In other words, please use a stove for cooking and don't depend on campfires. They are fun where they are legal, there is already an established fire pit, small dead wood on the ground is plentiful and the fire danger is low. But they should not be relied upon. A backpacking stove for cooking and a few more ounces of insulating clothing (be sure to keep it dry!) to keep you warm are better.
I have not built a campfire in the past 30 years except in car campgrounds or on the beach below high tide line. Even though my childhood was spent around campfires, I don't miss them. I'd rather watch the stars!
Loc: Marina del Rey,CA
Step one - make sure fires are legal where you are going. Step two - sit down in front of your computer with a snack and your favorite non-alcoholic beverage (only because you need your memory intact, no moral judgment here) and turn to the Oracle of all things, YouTube. No, I am not kidding. Search for fire starting or similar terms and you will find dozens of videos on the topic, from how to use a firestarter (some made by people seliing their product) to making a fire using old school native methods. Here are a couple of examples I found in about 30 seconds (haven't watched them except to see they are on topic) http://www.youtube.com/watch?v=9VvIbroqGBM
Loc: California (southern)
I chuckled at Tom's post, which is perfectly valid in the contemporary era. In the old days, when campfire were routine, we learned the old fashioned way, by trial and error, learning about the necessity of absolutely dry materials, etc.
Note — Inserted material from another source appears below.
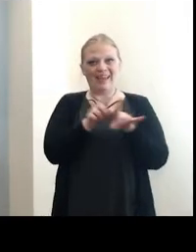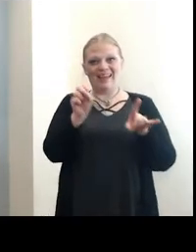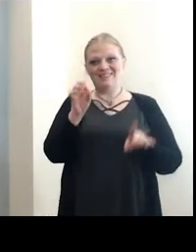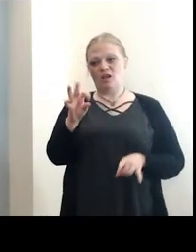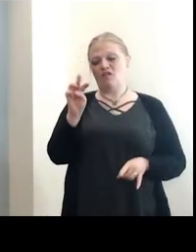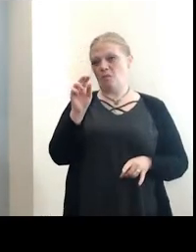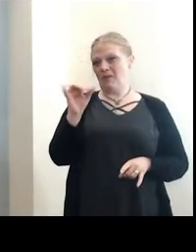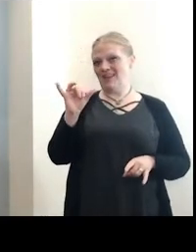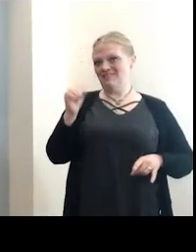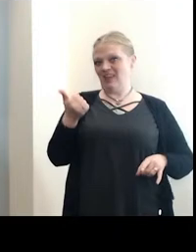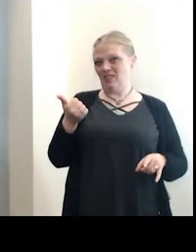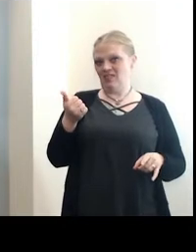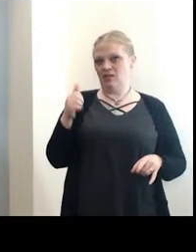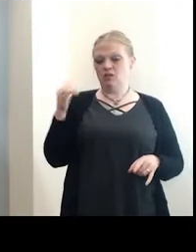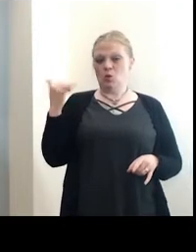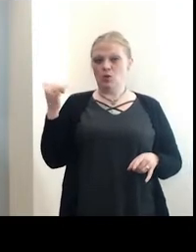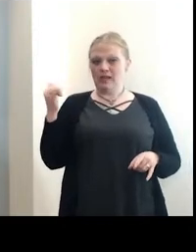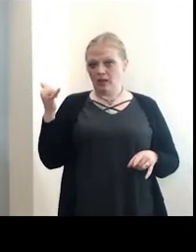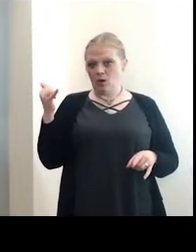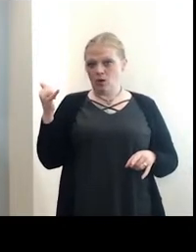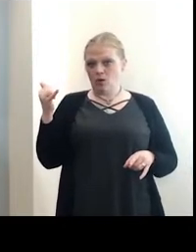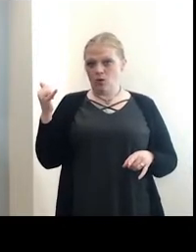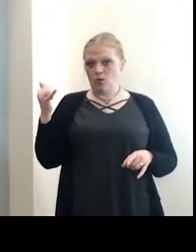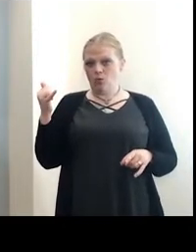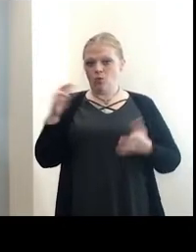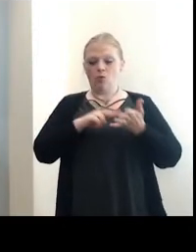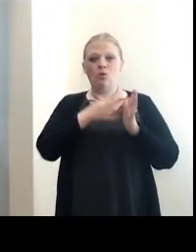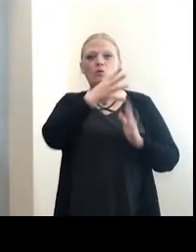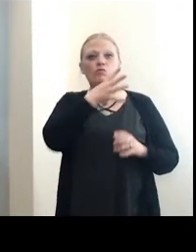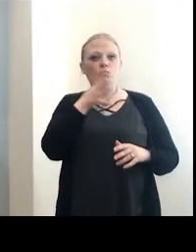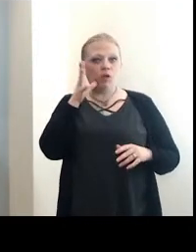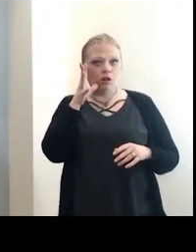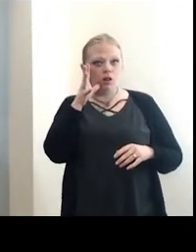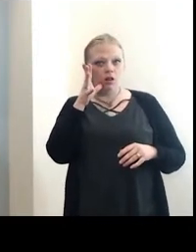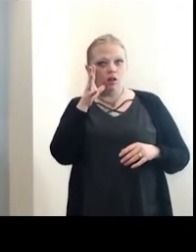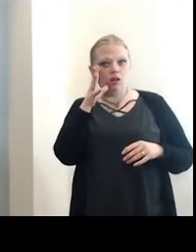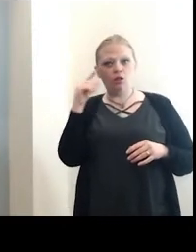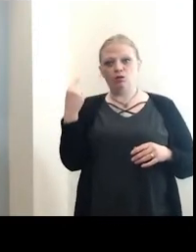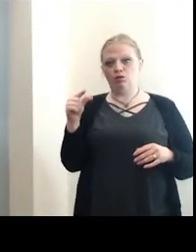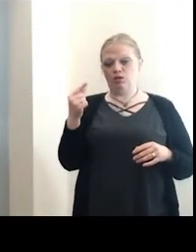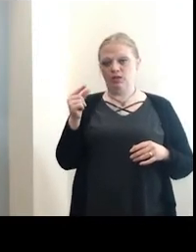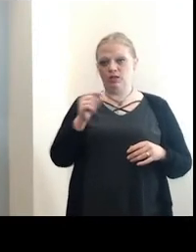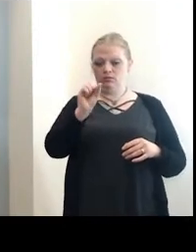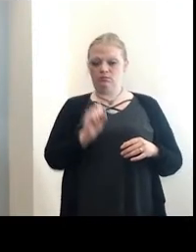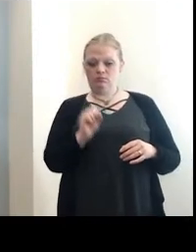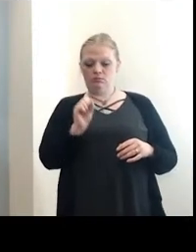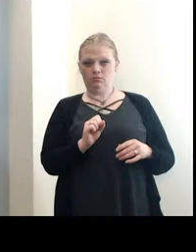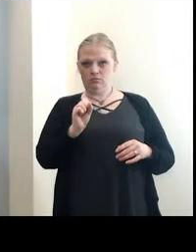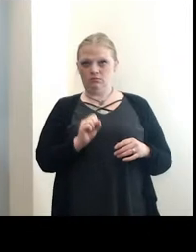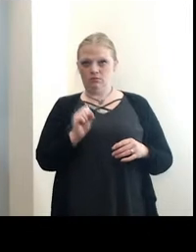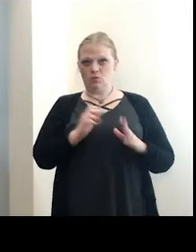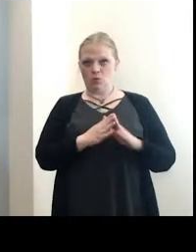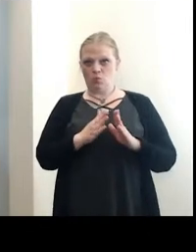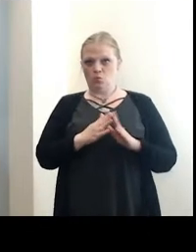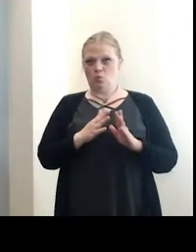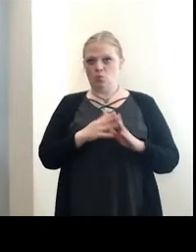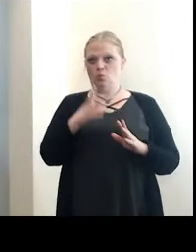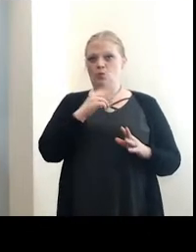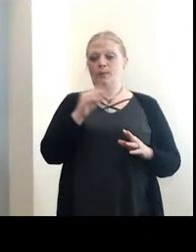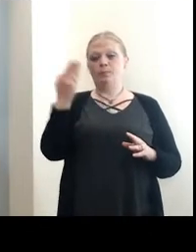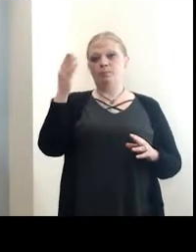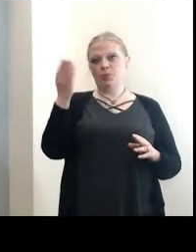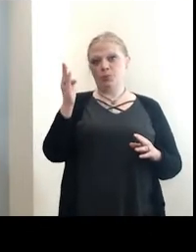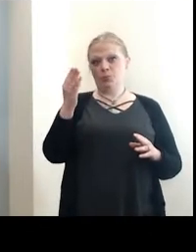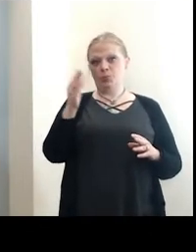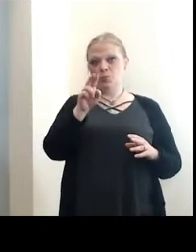10th. So the yellow is corresponds to rural zip codes, the green corresponds to suburban zip codes, and the blue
Fire building remains an absolutely vital outdoor skill. In my SAR experience, the ability to ignite a fire was the difference all too often between the quick and the dead. However, today it very easy to carry a stove to accomplish the same purpose. Fires do leave scars. Badly managed and done at the wrong place and time, they become epic disasters.
So, learn the skill, apply it carefully, and carry a stove.
Final note: There are situations where even lighting a commercial stove can be dangerous. That is when I stay out of the woods and read a good book or watch the playoffs...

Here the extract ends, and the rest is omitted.